The first non-Angry Birds game in more than two years from Rovio Entertainment hit No. 1 on download charts on Thursday, showing the Finnish startup behind the world-famous gaming franchise was more than a one-hit wonder.
An image of the popular video game Angry Birds is displayed on an iPod Touch. AFP
Rovio, the maker of Angry Birds games - in which players use a slingshot to attack pigs who steal the birds' eggs - has been valued by analysts at $6 billion to $9 billion, roughly on par with struggling cross-town phone maker Nokia .
Rovio's new puzzle game, Amazing Alex, became the No 1 paid app on the key United States app store shortly after the launch. Amazing Alex is a physics-based game that features challenges that curious boy Alex has to solve.

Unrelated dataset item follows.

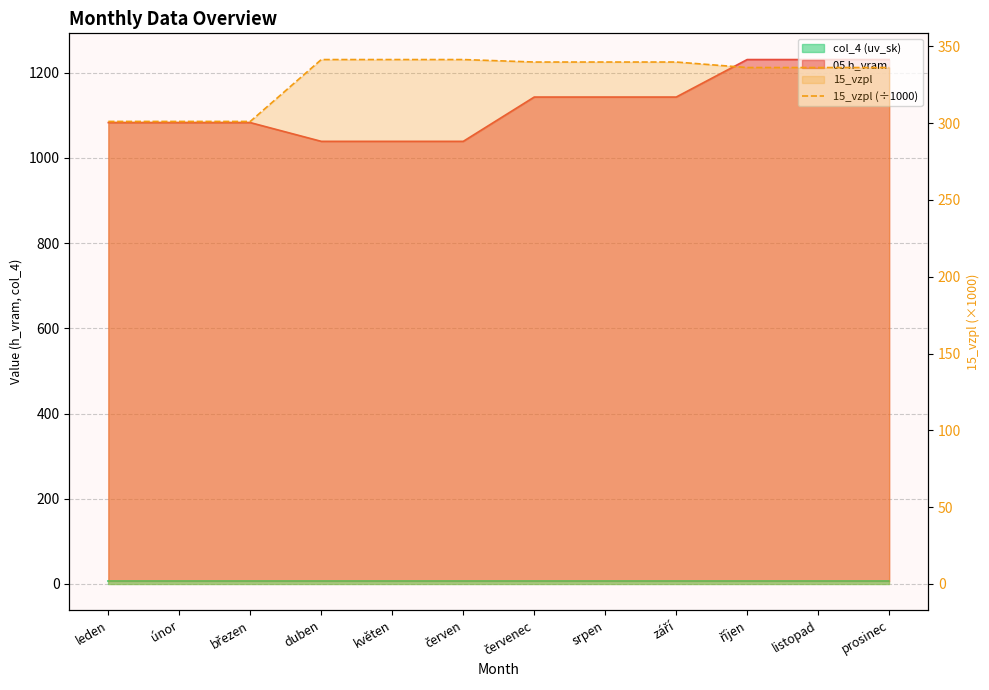

Between duben and červen, which is larger?

duben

"Launching new franchises has turned out to be tough for even the most successful app vendors, but Amazing Alex reached the Number One position in the iPhone Paid App chart in eight hours," said analyst Tero Kuittinen from Finnish mobile firm Alekstra.

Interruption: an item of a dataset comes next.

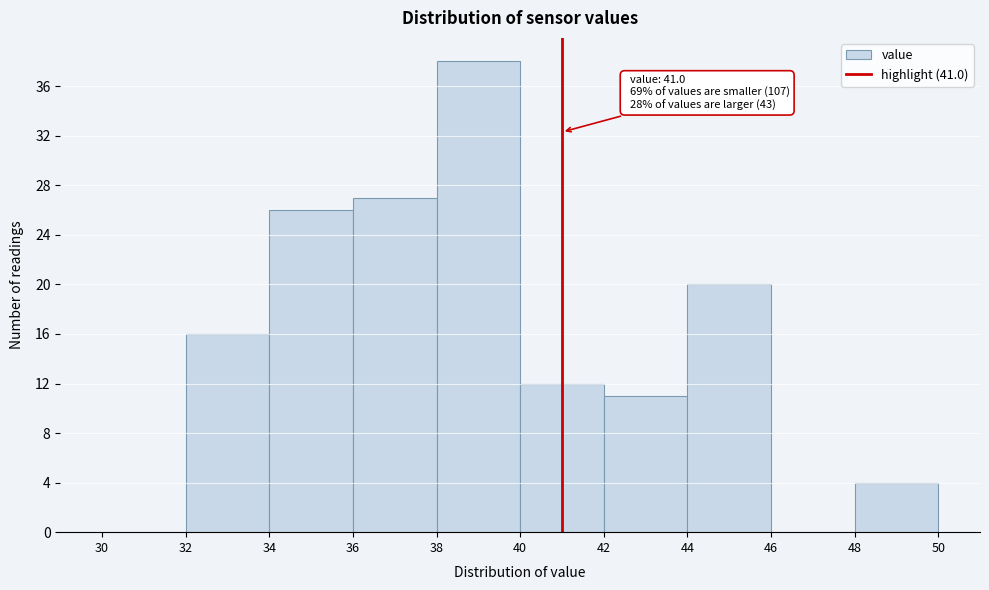

Which range on the x-axis has the tallest bar?

38 to 40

"This is the fastest time to hit the Number One position in America - without help from being a sequel, a movie tie-in or an extension of an existing brand."
Rovio, founded in 2003, became a global phenomenon after it launched Angry Birds for Apple Inc's iPhone in late 2009 and has since focused on turning out sequels of the original hit.
This has helped it to remain at the top of gaming charts, with more than a billion downloads, and it had 200 million monthly users at the end of 2011, compared with U.S.-based Zynga Inc's 240 million.
Rovio's sales jumped 10-fold to $100 million last year as gamers flocked to download its titles and the firm has said it was considering going public.
Last year, Rovio raised $42 million from venture capital firms, including Accel Partners, which previously backed Facebook and Baidu, and Skype founder Niklas Zennstroem's venture capital firm, Atomico Ventures.
Nokia shares closed at 1.548 euros on Thursday, valuing the company at 5.8 billion euros.